◆ Ausgewählter Auszug ◆
M&A in der Energiewende: Markttrends, Bewertung und Deal-Struktur von Renewable Energy Assets
Im März 2025 hat die deutsche Bundesregierung ein historisches Infrastrukturpaket in Höhe von 500 Mrd. EUR auf den Weg gebracht. Das Paket soll unter anderem die Transformation zu einer nachhaltigen Wirtschaft beschleunigen.
1. Viel Dynamik im aktuellen Umfeld
Im März 2025 hat die deutsche Bundesregierung ein historisches Infrastrukturpaket in Höhe von 500 Mrd. EUR auf den Weg gebracht. Das Paket soll unter anderem die Transformation zu einer nachhaltigen Wirtschaft beschleunigen. Rund 100 Mrd. EUR sind dabei für Klimaschutz und den entsprechenden Umbau der Wirtschaft eingeplant. Hierzu gehören auch Investitionen in Renewable Energy, sodass sowohl kurz- als auch mittelfristig auch die Marktsituation für Renewable Energy Assets beeinflusst werden dürfte.
Die weiterhin hohe Marktattraktivität des Renewables-Sektors basiert auf strukturellen Wachstumsfaktoren, regulatorischen Impulsen und technologischen Fortschritten. Die Energiewende ist ein zentraler Treiber, verstärkt durch ambitionierte politische Zielsetzungen wie das Vorhaben der EU, den Anteil von Renewable Energy am Gesamtenergieverbrauch bis 2030 auf 45% zu erhöhen.1 Parallel dazu zwingt die geopolitische Lage – insbesondere die Energiekrise infolge des Ukraine-Konflikts – Europa, seine Energieunabhängigkeit zu beschleunigen. Dies erfordert massive Investitionen, um die Energiewende nachhaltig voranzutreiben.

◆ Bereitgestellte Daten ◆
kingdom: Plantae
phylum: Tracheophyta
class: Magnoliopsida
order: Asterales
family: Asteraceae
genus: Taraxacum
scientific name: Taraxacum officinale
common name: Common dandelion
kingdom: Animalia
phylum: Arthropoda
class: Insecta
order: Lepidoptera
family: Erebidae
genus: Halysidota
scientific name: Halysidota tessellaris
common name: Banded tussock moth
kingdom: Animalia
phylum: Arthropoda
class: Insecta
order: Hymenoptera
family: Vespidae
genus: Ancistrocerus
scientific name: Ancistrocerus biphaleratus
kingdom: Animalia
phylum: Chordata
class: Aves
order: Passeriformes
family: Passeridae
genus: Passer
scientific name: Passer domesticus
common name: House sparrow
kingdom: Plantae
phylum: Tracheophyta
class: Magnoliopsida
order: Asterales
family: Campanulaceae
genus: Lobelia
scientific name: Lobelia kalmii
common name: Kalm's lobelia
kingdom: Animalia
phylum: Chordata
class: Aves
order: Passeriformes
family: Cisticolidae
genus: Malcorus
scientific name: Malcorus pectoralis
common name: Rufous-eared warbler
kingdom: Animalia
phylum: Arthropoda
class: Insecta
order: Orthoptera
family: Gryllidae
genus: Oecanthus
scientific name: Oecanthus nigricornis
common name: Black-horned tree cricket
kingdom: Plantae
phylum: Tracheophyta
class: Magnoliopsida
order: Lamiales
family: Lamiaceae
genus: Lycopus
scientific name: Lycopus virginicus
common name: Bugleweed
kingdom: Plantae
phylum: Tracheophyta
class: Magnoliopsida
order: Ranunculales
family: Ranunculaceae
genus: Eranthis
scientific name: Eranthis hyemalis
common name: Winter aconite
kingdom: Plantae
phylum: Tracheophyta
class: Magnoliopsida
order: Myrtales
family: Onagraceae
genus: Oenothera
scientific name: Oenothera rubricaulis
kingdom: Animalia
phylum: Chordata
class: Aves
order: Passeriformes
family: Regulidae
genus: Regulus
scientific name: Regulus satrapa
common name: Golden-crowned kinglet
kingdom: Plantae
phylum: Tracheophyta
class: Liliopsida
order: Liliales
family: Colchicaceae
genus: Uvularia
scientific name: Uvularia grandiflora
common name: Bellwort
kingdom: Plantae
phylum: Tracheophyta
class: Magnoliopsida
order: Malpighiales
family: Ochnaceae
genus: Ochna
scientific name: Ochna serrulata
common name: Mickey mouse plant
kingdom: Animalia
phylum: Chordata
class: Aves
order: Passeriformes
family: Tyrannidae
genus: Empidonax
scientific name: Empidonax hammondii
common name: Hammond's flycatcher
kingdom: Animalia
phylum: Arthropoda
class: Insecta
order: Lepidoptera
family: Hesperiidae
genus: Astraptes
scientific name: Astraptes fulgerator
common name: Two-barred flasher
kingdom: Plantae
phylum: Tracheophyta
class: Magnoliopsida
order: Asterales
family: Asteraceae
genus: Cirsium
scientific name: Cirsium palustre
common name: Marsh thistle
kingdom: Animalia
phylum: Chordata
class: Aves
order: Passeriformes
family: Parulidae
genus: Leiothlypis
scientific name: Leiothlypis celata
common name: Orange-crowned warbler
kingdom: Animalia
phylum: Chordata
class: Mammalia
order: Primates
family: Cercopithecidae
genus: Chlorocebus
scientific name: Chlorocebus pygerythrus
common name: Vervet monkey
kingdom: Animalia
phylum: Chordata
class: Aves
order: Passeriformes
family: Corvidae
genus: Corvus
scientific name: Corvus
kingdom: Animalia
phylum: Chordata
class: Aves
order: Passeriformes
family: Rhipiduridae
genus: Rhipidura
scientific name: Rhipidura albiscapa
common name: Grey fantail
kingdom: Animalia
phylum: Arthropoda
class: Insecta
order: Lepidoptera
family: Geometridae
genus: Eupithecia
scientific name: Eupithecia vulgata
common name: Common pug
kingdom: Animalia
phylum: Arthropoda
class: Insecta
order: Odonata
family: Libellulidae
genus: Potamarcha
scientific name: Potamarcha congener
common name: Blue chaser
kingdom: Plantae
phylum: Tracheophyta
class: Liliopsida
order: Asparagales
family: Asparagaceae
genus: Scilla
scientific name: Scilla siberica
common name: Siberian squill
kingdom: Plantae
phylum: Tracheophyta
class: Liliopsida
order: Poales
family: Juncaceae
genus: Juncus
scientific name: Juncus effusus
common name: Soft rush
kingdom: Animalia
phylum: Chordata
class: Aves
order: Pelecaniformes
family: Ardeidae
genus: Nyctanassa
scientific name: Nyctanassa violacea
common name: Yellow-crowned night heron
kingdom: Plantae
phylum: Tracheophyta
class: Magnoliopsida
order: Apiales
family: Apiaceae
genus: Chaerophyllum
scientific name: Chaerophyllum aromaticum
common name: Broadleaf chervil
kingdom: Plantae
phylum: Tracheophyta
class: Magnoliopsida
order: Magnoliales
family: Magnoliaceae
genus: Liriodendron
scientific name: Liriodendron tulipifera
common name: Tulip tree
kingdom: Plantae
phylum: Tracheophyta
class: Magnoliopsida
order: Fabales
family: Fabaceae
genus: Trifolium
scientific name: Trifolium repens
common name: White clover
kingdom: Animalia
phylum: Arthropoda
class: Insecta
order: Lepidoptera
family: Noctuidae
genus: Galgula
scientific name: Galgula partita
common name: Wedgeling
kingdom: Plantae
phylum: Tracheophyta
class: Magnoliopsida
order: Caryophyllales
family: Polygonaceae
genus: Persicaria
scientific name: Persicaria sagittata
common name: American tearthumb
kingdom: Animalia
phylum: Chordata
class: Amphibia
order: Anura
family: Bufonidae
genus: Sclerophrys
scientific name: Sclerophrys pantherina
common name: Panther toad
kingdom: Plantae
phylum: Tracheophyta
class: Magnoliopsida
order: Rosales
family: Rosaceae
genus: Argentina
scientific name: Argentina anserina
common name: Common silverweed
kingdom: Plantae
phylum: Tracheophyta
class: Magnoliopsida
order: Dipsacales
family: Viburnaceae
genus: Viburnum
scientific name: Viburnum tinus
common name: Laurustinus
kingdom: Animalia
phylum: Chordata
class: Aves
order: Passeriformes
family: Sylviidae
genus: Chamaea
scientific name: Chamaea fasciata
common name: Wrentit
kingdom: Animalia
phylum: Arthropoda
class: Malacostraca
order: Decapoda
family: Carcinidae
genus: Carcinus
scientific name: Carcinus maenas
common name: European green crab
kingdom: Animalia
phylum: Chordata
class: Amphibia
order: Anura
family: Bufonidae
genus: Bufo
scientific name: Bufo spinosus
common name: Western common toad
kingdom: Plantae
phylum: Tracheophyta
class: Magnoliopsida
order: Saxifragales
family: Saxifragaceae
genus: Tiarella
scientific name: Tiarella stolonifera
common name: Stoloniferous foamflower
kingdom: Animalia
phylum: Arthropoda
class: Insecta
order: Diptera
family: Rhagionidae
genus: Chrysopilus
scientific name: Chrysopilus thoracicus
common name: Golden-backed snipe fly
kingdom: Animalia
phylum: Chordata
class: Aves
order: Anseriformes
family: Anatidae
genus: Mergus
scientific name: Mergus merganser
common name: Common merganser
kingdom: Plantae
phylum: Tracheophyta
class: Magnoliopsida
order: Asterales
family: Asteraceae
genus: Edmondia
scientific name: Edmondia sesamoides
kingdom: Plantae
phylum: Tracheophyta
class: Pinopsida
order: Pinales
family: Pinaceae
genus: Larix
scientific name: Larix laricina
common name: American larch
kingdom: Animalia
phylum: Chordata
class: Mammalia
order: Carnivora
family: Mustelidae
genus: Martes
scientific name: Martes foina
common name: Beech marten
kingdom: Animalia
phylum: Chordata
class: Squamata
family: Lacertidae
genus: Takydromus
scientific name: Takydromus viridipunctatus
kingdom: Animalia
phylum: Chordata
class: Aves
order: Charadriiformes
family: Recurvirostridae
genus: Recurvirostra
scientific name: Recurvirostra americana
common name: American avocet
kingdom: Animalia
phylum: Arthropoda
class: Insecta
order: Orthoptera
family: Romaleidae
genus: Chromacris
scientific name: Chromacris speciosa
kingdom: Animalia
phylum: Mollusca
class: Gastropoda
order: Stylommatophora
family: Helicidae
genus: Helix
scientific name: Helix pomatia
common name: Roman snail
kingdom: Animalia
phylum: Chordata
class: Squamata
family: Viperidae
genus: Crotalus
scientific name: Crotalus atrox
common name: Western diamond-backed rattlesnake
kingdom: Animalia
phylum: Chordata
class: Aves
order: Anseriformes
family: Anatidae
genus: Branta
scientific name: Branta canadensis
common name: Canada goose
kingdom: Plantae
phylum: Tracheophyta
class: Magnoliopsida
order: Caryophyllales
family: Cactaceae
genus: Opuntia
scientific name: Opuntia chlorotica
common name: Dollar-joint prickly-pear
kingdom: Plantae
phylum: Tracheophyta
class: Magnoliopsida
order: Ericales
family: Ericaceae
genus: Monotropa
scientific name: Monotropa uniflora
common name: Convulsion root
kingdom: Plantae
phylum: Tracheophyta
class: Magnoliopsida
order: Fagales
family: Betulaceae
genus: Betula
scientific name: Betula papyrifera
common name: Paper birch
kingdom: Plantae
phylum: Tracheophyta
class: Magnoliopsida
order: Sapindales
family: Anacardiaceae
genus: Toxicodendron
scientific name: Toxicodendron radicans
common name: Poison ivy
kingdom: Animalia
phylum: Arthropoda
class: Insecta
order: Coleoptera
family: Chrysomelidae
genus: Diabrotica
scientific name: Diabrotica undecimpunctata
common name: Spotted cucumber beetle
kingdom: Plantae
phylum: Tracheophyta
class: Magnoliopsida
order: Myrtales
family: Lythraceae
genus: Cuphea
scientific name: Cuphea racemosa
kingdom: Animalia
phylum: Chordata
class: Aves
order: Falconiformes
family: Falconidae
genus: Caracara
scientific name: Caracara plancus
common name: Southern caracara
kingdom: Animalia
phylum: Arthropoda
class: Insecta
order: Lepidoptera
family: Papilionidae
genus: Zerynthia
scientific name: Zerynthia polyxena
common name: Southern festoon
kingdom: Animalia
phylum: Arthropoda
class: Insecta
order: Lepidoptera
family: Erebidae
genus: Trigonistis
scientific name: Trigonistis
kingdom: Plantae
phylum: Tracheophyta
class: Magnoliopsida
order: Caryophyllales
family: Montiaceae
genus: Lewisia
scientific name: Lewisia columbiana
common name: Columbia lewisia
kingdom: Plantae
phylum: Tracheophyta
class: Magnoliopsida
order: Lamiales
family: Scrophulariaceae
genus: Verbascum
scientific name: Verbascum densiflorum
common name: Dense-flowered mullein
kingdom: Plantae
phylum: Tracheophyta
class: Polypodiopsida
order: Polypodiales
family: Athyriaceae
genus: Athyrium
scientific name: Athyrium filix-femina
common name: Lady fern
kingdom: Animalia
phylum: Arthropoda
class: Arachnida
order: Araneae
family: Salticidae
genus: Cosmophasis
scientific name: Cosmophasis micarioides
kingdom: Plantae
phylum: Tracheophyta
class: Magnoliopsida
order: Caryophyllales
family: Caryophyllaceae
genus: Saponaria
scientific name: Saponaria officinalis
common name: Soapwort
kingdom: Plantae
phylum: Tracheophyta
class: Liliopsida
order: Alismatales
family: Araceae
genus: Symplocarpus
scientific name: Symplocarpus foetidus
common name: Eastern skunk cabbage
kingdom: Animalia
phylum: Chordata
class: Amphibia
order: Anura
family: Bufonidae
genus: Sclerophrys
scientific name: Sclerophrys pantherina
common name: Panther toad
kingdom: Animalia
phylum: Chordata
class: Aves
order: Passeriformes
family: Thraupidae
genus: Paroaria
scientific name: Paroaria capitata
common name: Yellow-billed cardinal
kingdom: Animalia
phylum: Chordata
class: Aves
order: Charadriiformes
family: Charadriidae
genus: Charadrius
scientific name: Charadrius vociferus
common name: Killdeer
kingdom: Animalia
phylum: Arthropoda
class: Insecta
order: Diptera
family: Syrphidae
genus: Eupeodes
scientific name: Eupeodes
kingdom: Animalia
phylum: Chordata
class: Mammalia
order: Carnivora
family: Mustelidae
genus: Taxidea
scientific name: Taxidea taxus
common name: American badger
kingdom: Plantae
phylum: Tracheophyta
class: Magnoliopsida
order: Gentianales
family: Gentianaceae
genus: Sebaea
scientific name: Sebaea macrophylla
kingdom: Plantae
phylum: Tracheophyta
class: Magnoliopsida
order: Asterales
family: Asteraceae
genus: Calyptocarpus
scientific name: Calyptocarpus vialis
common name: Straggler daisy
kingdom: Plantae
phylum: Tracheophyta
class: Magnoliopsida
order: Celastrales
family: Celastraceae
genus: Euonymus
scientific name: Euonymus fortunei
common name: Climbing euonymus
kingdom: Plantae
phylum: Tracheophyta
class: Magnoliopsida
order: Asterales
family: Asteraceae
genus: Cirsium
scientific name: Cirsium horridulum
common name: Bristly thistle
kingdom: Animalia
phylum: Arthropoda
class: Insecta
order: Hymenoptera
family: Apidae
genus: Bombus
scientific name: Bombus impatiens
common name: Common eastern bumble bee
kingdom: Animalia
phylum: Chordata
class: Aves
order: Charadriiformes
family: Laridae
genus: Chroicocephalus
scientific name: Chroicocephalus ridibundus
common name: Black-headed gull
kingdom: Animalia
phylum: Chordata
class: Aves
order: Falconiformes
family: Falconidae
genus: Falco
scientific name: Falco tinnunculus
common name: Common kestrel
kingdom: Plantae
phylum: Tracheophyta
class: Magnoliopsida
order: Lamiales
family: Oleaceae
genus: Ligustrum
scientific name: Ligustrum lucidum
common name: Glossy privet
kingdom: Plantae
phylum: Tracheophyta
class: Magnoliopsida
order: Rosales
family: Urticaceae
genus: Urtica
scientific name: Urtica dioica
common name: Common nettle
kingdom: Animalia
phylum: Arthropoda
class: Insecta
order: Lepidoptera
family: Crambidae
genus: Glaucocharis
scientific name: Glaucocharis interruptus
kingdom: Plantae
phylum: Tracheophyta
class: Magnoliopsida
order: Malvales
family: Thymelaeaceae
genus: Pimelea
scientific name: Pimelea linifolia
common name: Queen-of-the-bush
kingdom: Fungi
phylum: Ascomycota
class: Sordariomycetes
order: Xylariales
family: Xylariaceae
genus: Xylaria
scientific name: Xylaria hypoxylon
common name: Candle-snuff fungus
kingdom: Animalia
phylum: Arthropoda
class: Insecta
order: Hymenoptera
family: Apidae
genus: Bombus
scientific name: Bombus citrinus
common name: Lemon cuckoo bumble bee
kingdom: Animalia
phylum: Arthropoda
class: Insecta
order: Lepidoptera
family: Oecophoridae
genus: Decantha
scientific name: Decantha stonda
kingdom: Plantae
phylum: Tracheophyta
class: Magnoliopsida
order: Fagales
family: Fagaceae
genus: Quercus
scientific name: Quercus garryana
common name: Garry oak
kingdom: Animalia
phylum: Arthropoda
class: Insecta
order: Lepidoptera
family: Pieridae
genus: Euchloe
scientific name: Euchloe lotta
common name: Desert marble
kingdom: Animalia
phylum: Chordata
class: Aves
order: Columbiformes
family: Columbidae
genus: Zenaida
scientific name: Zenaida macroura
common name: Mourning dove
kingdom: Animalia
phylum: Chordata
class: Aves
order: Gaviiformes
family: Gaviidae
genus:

◆ Gestellte Aufgabe ◆
Gib aus dem Auszug zur Energiewende den Abschnitt wortgetreu wieder, der mit „M&A in der Energiewende: Markttrends, Bewertung“ beginnt und bis einschließlich „beeinflusst werden dürfte.“ reicht. Maßgeblich ist allein der Auszug.

◆ Erledigte Aufgabe ◆
M&A in der Energiewende: Markttrends, Bewertung und Deal-Struktur von Renewable Energy Assets
Im März 2025 hat die deutsche Bundesregierung ein historisches Infrastrukturpaket in Höhe von 500 Mrd. EUR auf den Weg gebracht. Das Paket soll unter anderem die Transformation zu einer nachhaltigen Wirtschaft beschleunigen.
1. Viel Dynamik im aktuellen Umfeld
Im März 2025 hat die deutsche Bundesregierung ein historisches Infrastrukturpaket in Höhe von 500 Mrd. EUR auf den Weg gebracht. Das Paket soll unter anderem die Transformation zu einer nachhaltigen Wirtschaft beschleunigen. Rund 100 Mrd. EUR sind dabei für Klimaschutz und den entsprechenden Umbau der Wirtschaft eingeplant. Hierzu gehören auch Investitionen in Renewable Energy, sodass sowohl kurz- als auch mittelfristig auch die Marktsituation für Renewable Energy Assets beeinflusst werden dürfte.